> _Record excerpts_:

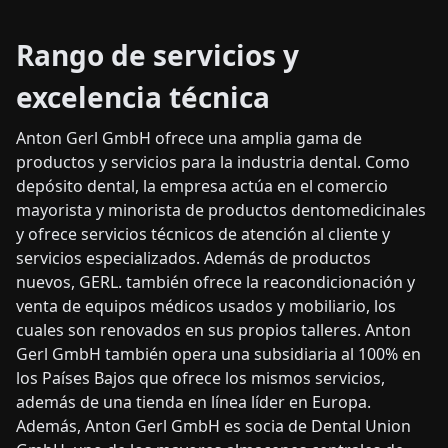
Rango de servicios y
excelencia técnica
Anton Gerl GmbH ofrece una amplia gama de
productos y servicios para la industria dental. Como
depósito dental, la empresa actúa en el comercio
mayorista y minorista de productos dentomedicinales
y ofrece servicios técnicos de atención al cliente y
servicios especializados. Además de productos
nuevos, GERL. también ofrece la reacondicionación y
venta de equipos médicos usados y mobiliario, los
cuales son renovados en sus propios talleres. Anton
Gerl GmbH también opera una subsidiaria al 100% en
los Países Bajos que ofrece los mismos servicios,
además de una tienda en línea líder en Europa.
Además, Anton Gerl GmbH es socia de Dental Union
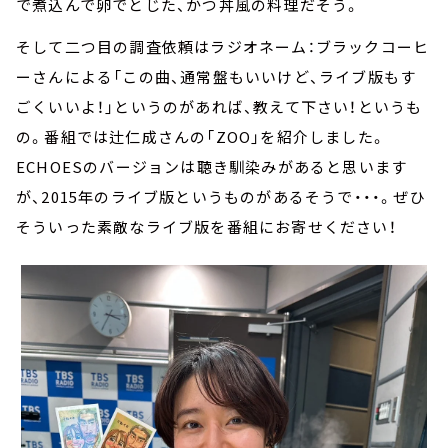
で煮込んで卵でとじた、かつ丼風の料理だそう。
そして二つ目の調査依頼はラジオネーム：ブラックコーヒ
ーさんによる「この曲、通常盤もいいけど、ライブ版もす
ごくいいよ！」というのがあれば、教えて下さい！というも
の。番組では辻仁成さんの「ZOO」を紹介しました。
ECHOESのバージョンは聴き馴染みがあると思います
が、2015年のライブ版というものがあるそうで・・・。ぜひ
そういった素敵なライブ版を番組にお寄せください！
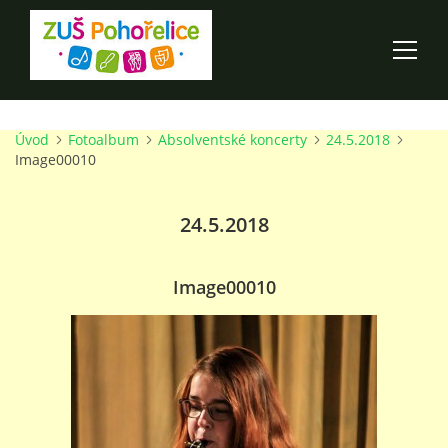
Úvod
Fotoalbum
Absolventské koncerty
24.5.2018
ÚVOD
Image00010
100 LET ZUŠ POHOŘELICE
24.5.2018
AKCE ŠKOLY
Image00010
O ŠKOLE
PRO RODIČE
TALENTOVÉ ZKOUŠKY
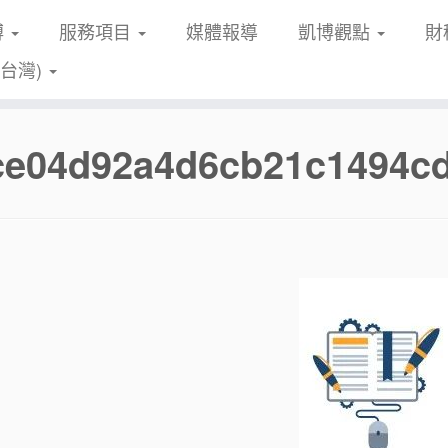
博
服務項目
媒體報導
凱博觀點
財
(台灣)
fce04d92a4d6cb21c1494cd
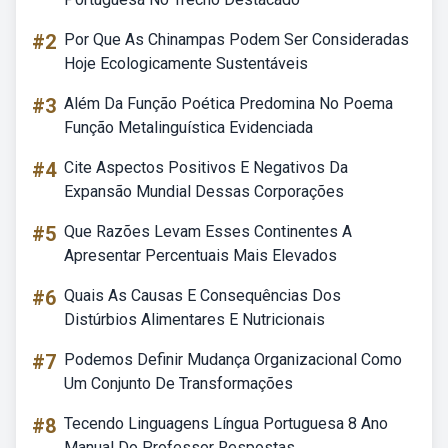
#2
Por Que As Chinampas Podem Ser Consideradas
Hoje Ecologicamente Sustentáveis
#3
Além Da Função Poética Predomina No Poema
Função Metalinguística Evidenciada
#4
Cite Aspectos Positivos E Negativos Da
Expansão Mundial Dessas Corporações
#5
Que Razões Levam Esses Continentes A
Apresentar Percentuais Mais Elevados
#6
Quais As Causas E Consequências Dos
Distúrbios Alimentares E Nutricionais
#7
Podemos Definir Mudança Organizacional Como
Um Conjunto De Transformações
#8
Tecendo Linguagens Língua Portuguesa 8 Ano
Manual Do Professor Respostas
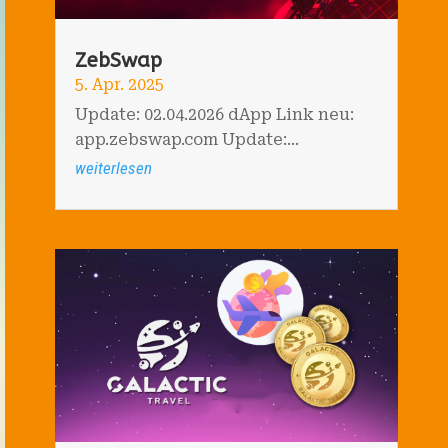
ZebSwap
5. Apr. 2025
Update: 02.04.2026 dApp Link neu:
app.zebswap.com Update:...
weiterlesen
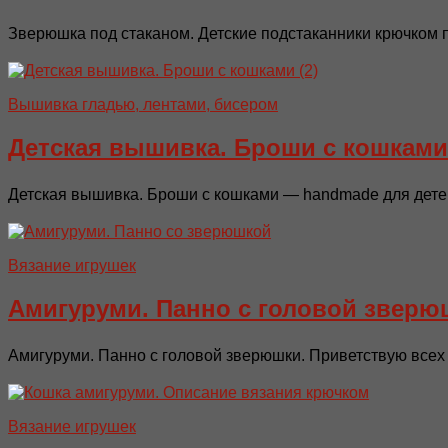
Зверюшка под стаканом. Детские подстаканники крючком п
Вышивка гладью, лентами, бисером
Детская вышивка. Броши с кошками
Детская вышивка. Броши с кошками — handmade для детей.
Вязание игрушек
Амигуруми. Панно с головой зверю
Амигуруми. Панно с головой зверюшки. Приветствую всех
Вязание игрушек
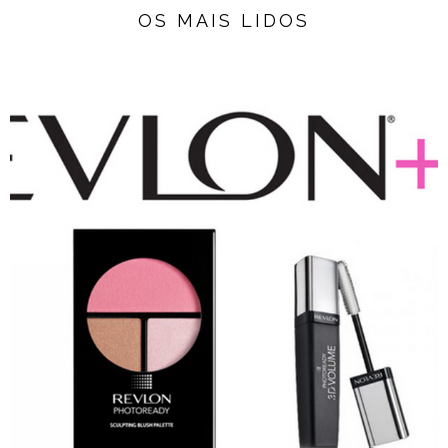
OS MAIS LIDOS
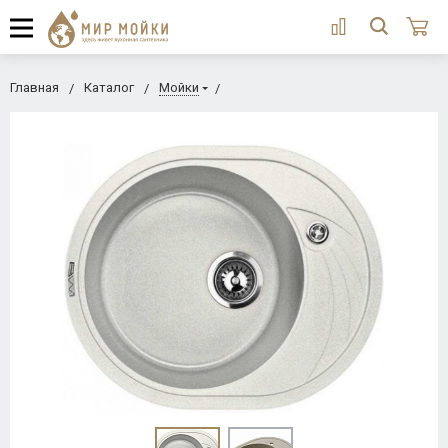
Главная
Каталог
Мойки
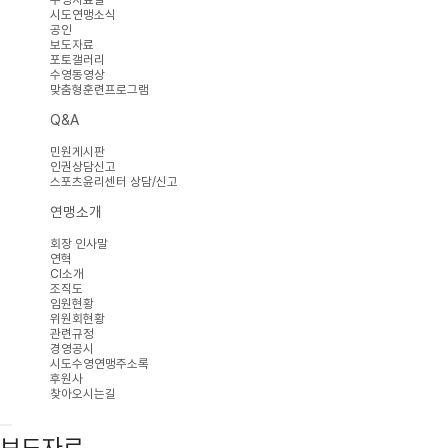
시도연맹소식
공인
보도자료
포토갤러리
수영동영상
맞춤형훈련프로그램
Q&A
민원게시판
인권상담신고
스포츠윤리센터 상담/신고
연맹소개
회장 인사말
연혁
CI소개
조직도
임원현황
위원회현황
관련규정
경영공시
시도수영연맹주소록
후원사
찾아오시는길
보도자료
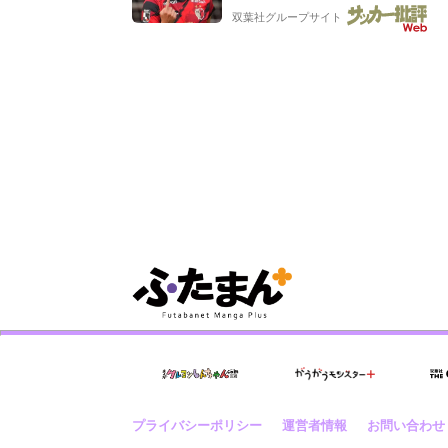
ャップw」「礼儀正しいイケメン
双葉社グループサイト
プライバシーポリシー
運営者情報
お問い合わせ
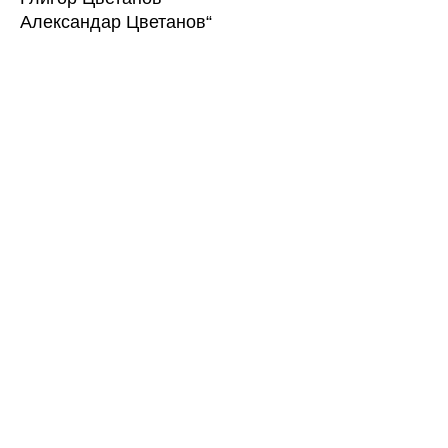
Александар Цветанов“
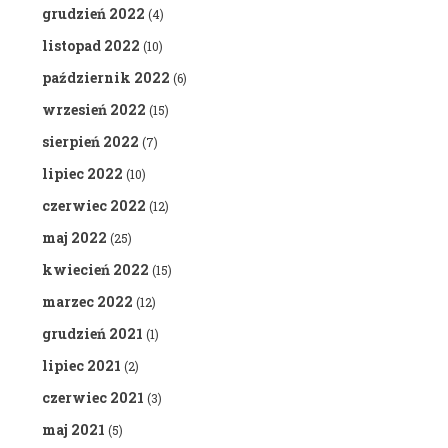
grudzień 2022
(4)
listopad 2022
(10)
październik 2022
(6)
wrzesień 2022
(15)
sierpień 2022
(7)
lipiec 2022
(10)
czerwiec 2022
(12)
maj 2022
(25)
kwiecień 2022
(15)
marzec 2022
(12)
grudzień 2021
(1)
lipiec 2021
(2)
czerwiec 2021
(3)
maj 2021
(5)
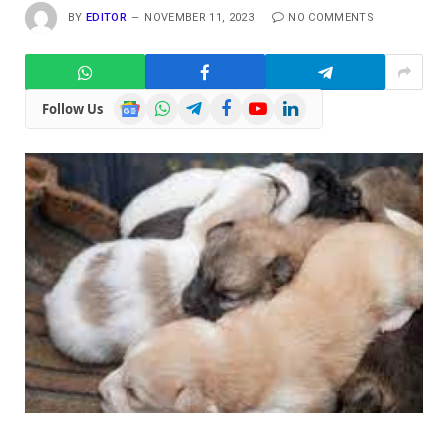
BY
EDITOR
NOVEMBER 11, 2023
NO COMMENTS
Google
WhatsApp
Telegram
Facebook
YouTube
LinkedIn
Follow Us
News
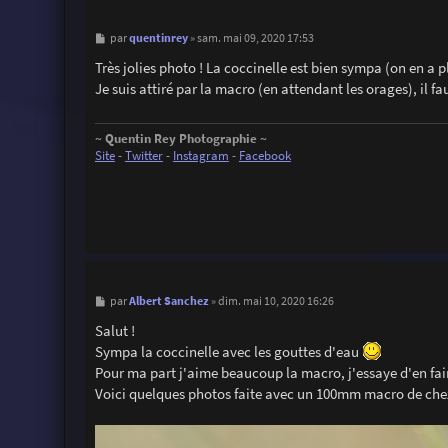
M
quentinrey
par
»
sam. mai 09, 2020 17:53
e
s
Très jolies photo ! La coccinelle est bien sympa (on en a 
s
Je suis attiré par la macro (en attendant les orages), il fa
a
g
e
~ Quentin Rey Photographie ~
Site
-
Twitter
-
Instagram
-
Facebook
M
Albert Sanchez
par
»
dim. mai 10, 2020 16:26
e
s
Salut !
s
Sympa la coccinelle avec les gouttes d'eau
a
g
Pour ma part j'aime beaucoup la macro, j'essaye d'en fai
e
Voici quelques photos faite avec un 100mm macro de ch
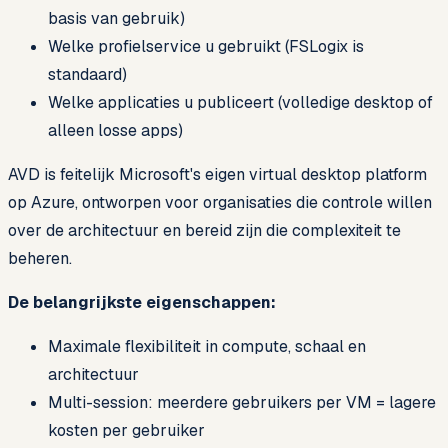
basis van gebruik)
Welke profielservice u gebruikt (FSLogix is
standaard)
Welke applicaties u publiceert (volledige desktop of
alleen losse apps)
AVD is feitelijk Microsoft's eigen virtual desktop platform
op Azure, ontworpen voor organisaties die controle willen
over de architectuur en bereid zijn die complexiteit te
beheren.
De belangrijkste eigenschappen:
Maximale flexibiliteit in compute, schaal en
architectuur
Multi-session: meerdere gebruikers per VM = lagere
kosten per gebruiker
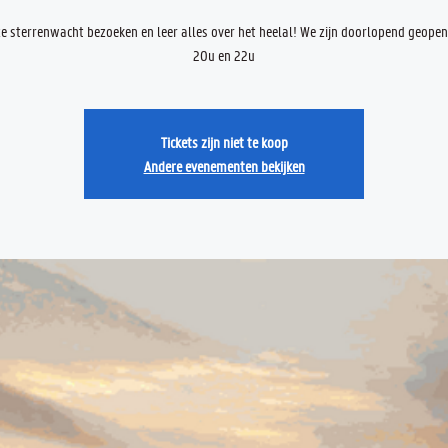
 sterrenwacht bezoeken en leer alles over het heelal! We zijn doorlopend geope
20u en 22u
Tickets zijn niet te koop
Andere evenementen bekijken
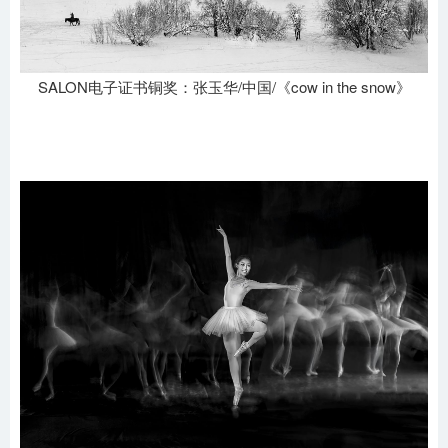
SALON电子证书铜奖：张玉华/中国/《cow in the snow》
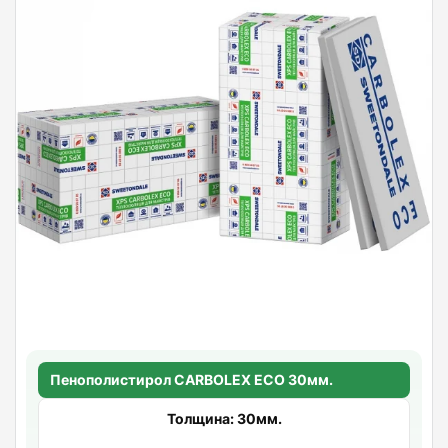
Пенополистирол CARBOLEX ECO 30мм.
Толщина: 30мм.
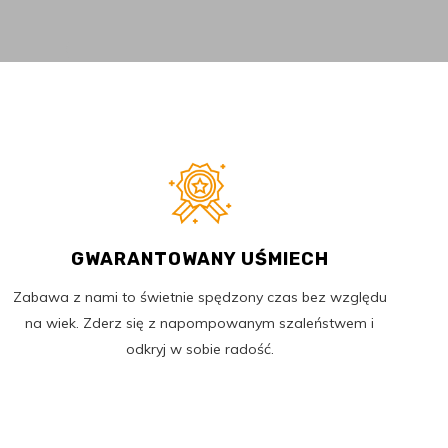
GWARANTOWANY UŚMIECH
Zabawa z nami to świetnie spędzony czas bez względu
na wiek. Zderz się z napompowanym szaleństwem i
odkryj w sobie radość.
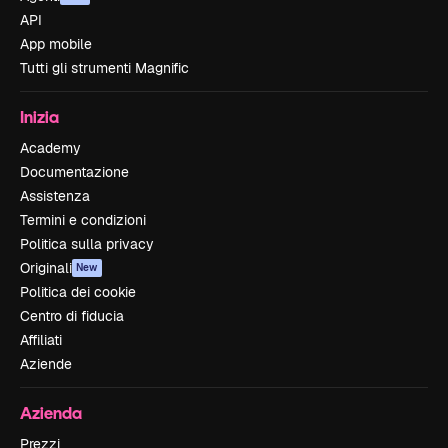
API
App mobile
Tutti gli strumenti Magnific
Inizia
Academy
Documentazione
Assistenza
Termini e condizioni
Politica sulla privacy
Originali
New
Politica dei cookie
Centro di fiducia
Affiliati
Aziende
Azienda
Prezzi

> _Your goal_: Retype all the text lines in the material above without changing anything, and leave the pictures out of your answer.

> _Task answer_:
Rango de servicios y
excelencia técnica
Anton Gerl GmbH ofrece una amplia gama de
productos y servicios para la industria dental. Como
depósito dental, la empresa actúa en el comercio
mayorista y minorista de productos dentomedicinales
y ofrece servicios técnicos de atención al cliente y
servicios especializados. Además de productos
nuevos, GERL. también ofrece la reacondicionación y
venta de equipos médicos usados y mobiliario, los
cuales son renovados en sus propios talleres. Anton
Gerl GmbH también opera una subsidiaria al 100% en
los Países Bajos que ofrece los mismos servicios,
además de una tienda en línea líder en Europa.
Además, Anton Gerl GmbH es socia de Dental Union
で煮込んで卵でとじた、かつ丼風の料理だそう。
そして二つ目の調査依頼はラジオネーム：ブラックコーヒ
ーさんによる「この曲、通常盤もいいけど、ライブ版もす
ごくいいよ！」というのがあれば、教えて下さい！というも
の。番組では辻仁成さんの「ZOO」を紹介しました。
ECHOESのバージョンは聴き馴染みがあると思います
が、2015年のライブ版というものがあるそうで・・・。ぜひ
そういった素敵なライブ版を番組にお寄せください！
Úvod
Fotoalbum
Absolventské koncerty
24.5.2018
ÚVOD
Image00010
100 LET ZUŠ POHOŘELICE
24.5.2018
AKCE ŠKOLY
Image00010
O ŠKOLE
PRO RODIČE
TALENTOVÉ ZKOUŠKY
博
服務項目
媒體報導
凱博觀點
財
(台灣)
fce04d92a4d6cb21c1494cd
#2
Por Que As Chinampas Podem Ser Consideradas
Hoje Ecologicamente Sustentáveis
#3
Além Da Função Poética Predomina No Poema
Função Metalinguística Evidenciada
#4
Cite Aspectos Positivos E Negativos Da
Expansão Mundial Dessas Corporações
#5
Que Razões Levam Esses Continentes A
Apresentar Percentuais Mais Elevados
#6
Quais As Causas E Consequências Dos
Distúrbios Alimentares E Nutricionais
#7
Podemos Definir Mudança Organizacional Como
Um Conjunto De Transformações
#8
Tecendo Linguagens Língua Portuguesa 8 Ano
Manual Do Professor Respostas
ZebSwap
5. Apr. 2025
Update: 02.04.2026 dApp Link neu:
app.zebswap.com Update:...
weiterlesen
Зверюшка под стаканом. Детские подстаканники крючком п
Вышивка гладью, лентами, бисером
Детская вышивка. Броши с кошками
Детская вышивка. Броши с кошками — handmade для детей.
Вязание игрушек
Амигуруми. Панно с головой зверю
Амигуруми. Панно с головой зверюшки. Приветствую всех
Вязание игрушек
OS MAIS LIDOS
Главная
Каталог
Мойки
시도연맹소식
공인
보도자료
포토갤러리
수영동영상
맞춤형훈련프로그램
Q&A
민원게시판
인권상담신고
스포츠윤리센터 상담/신고
연맹소개
회장 인사말
연혁
CI소개
조직도
임원현황
위원회현황
관련규정
경영공시
시도수영연맹주소록
후원사
찾아오시는길
보도자료
ャップw」「礼儀正しいイケメン
双葉社グループサイト
プライバシーポリシー
運営者情報
お問い合わせ
Александар Цветанов“
grudzień 2022
(4)
listopad 2022
(10)
październik 2022
(6)
wrzesień 2022
(15)
sierpień 2022
(7)
lipiec 2022
(10)
czerwiec 2022
(12)
maj 2022
(25)
kwiecień 2022
(15)
marzec 2022
(12)
grudzień 2021
(1)
lipiec 2021
(2)
czerwiec 2021
(3)
maj 2021
(5)
BY
EDITOR
NOVEMBER 11, 2023
NO COMMENTS
Google
WhatsApp
Telegram
Facebook
YouTube
LinkedIn
Follow Us
News
M
quentinrey
par
»
sam. mai 09, 2020 17:53
e
s
Très jolies photo ! La coccinelle est bien sympa (on en a 
s
Je suis attiré par la macro (en attendant les orages), il fa
a
g
e
~ Quentin Rey Photographie ~
Site
-
Twitter
-
Instagram
-
Facebook
M
Albert Sanchez
par
»
dim. mai 10, 2020 16:26
e
s
Salut !
s
Sympa la coccinelle avec les gouttes d'eau
a
g
Pour ma part j'aime beaucoup la macro, j'essaye d'en fai
e
Voici quelques photos faite avec un 100mm macro de ch
basis van gebruik)
Welke profielservice u gebruikt (FSLogix is
standaard)
Welke applicaties u publiceert (volledige desktop of
alleen losse apps)
AVD is feitelijk Microsoft's eigen virtual desktop platform
op Azure, ontworpen voor organisaties die controle willen
over de architectuur en bereid zijn die complexiteit te
beheren.
De belangrijkste eigenschappen:
Maximale flexibiliteit in compute, schaal en
architectuur
Multi-session: meerdere gebruikers per VM = lagere
kosten per gebruiker
 sterrenwacht bezoeken en leer alles over het heelal! We zijn doorlopend geope
20u en 22u
Tickets zijn niet te koop
Andere evenementen bekijken
SALON电子证书铜奖：张玉华/中国/《cow in the snow》
Пенополистирол CARBOLEX ECO 30мм.
Толщина: 30мм.
GWARANTOWANY UŚMIECH
Zabawa z nami to świetnie spędzony czas bez względu
na wiek. Zderz się z napompowanym szaleństwem i
odkryj w sobie radość.
API
App mobile
Tutti gli strumenti Magnific
Inizia
Academy
Documentazione
Assistenza
Termini e condizioni
Politica sulla privacy
Originali
New
Politica dei cookie
Centro di fiducia
Affiliati
Aziende
Azienda
Prezzi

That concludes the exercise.